USB Stick going bad. How to reinstall but keep data?

kupan787 · November 6, 2018, 6:04am

Hello.

I believe my USB stick is starting to go bad, so I want to reinstall onto a new USB stick. My question is, what do I need to “backup” in order to come back up with minimal loss of configurations.

Currently I have 3 Rockons installed, a few scheduled scrubs/snapshots, NFS shares, Samba shares, AFP Shares, and a handful of Users created.

Also, I have two BTRFS pools. And I obviously don’t want to loose those

Is it as simple as taking a config backup, then popping in a new USB key, and restoring the config? Any gotchas or things to look out for?

On a side note, I saw another post here about a possible replatform onto OpenSUSE. Will there be a method to migrate over to that from CentOS? Would it be a similar process (take a config backup, pop in new USB, restore config). Or would we need to start from scratch?

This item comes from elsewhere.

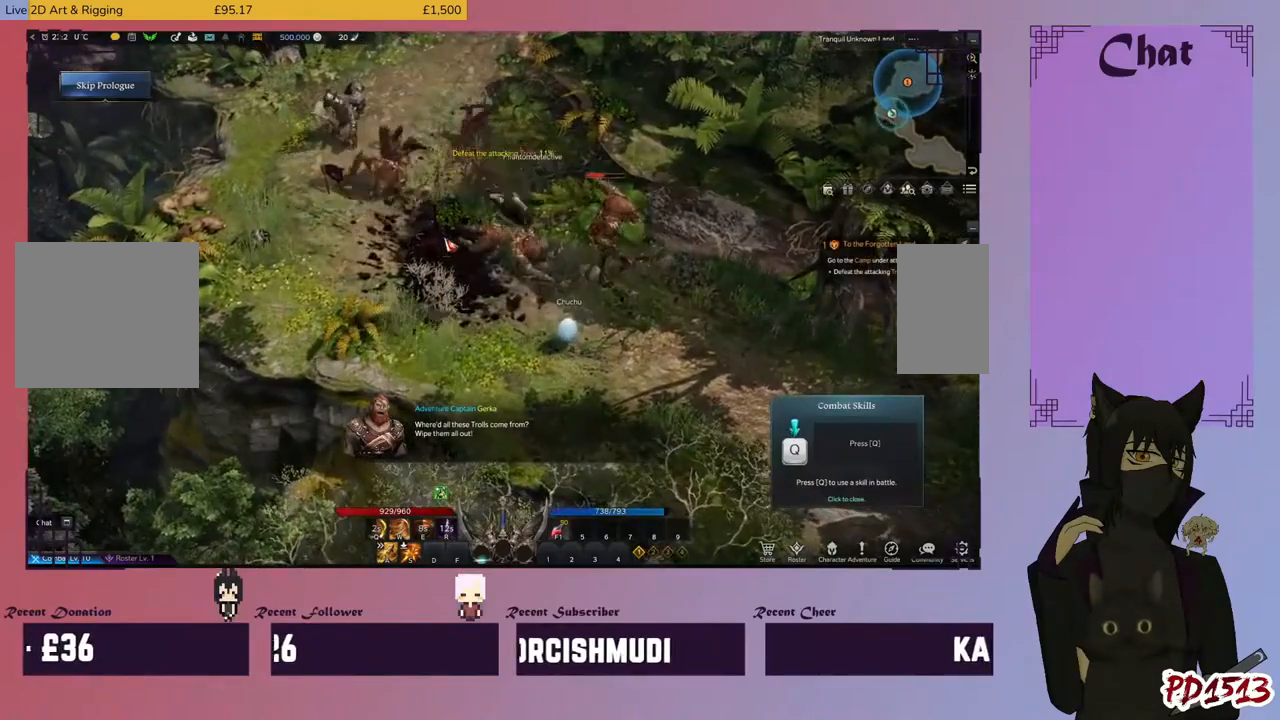
{"keys": ["s"], "mouse": [], "events": [[33, "s", "down"], [67, "mouse_right", "down"], [100, "s", "up"], [167, "mouse_right", "up"], [200, "s", "down"], [267, "s", "up"], [300, "mouse_right", "down"], [367, "s", "down"], [433, "mouse_right", "up"], [433, "s", "up"], [500, "s", "down"]]}
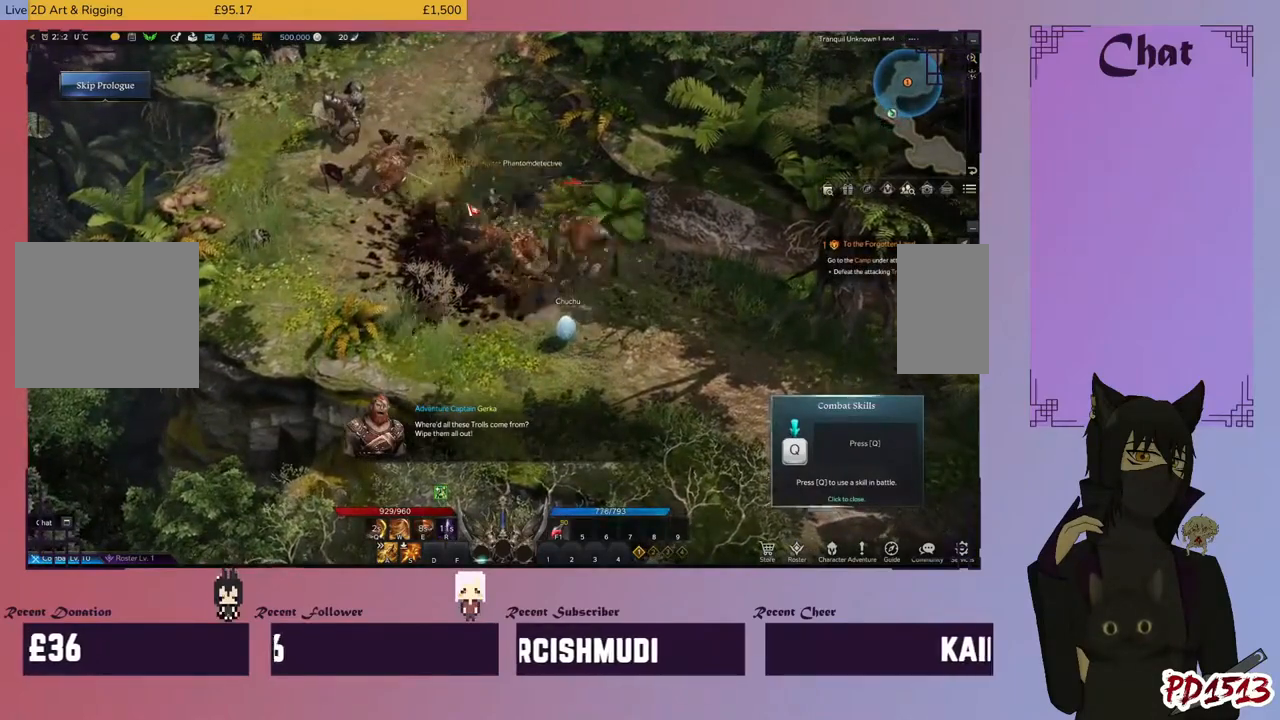
{"keys": [], "mouse": [], "events": [[33, "mouse_right", "down"], [100, "s", "up"], [133, "mouse_right", "up"], [200, "s", "down"], [233, "mouse_right", "down"], [267, "s", "up"], [333, "mouse_right", "up"], [367, "s", "down"], [400, "mouse_right", "down"], [467, "s", "up"], [500, "mouse_right", "up"]]}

phillxnet · November 6, 2018, 12:04pm

@kupan787 Hello again.

OK there’s a lot of questions in quite a few words there, I’ll try a quick first pass so we can go from there as there are others who also have experience with this. And on the plus side, as long as you have the recommended separation between system disk and data disks, ie you have not created any additional shares on your system disk, you can try this procedure a number of time as the data pools are already known to your existing USB stick install and you can repeatedly import them to other installs as you try out this migration. The import mechanism simply scans the pool via a given device and dumps the arrangement of shares, clones, and snapshots it finds (all just subvols in various locations) to it’s otherwise un-populated database. In fact on every boot this database is checked against the connected pools and only updated if a prior imported pool has any changes.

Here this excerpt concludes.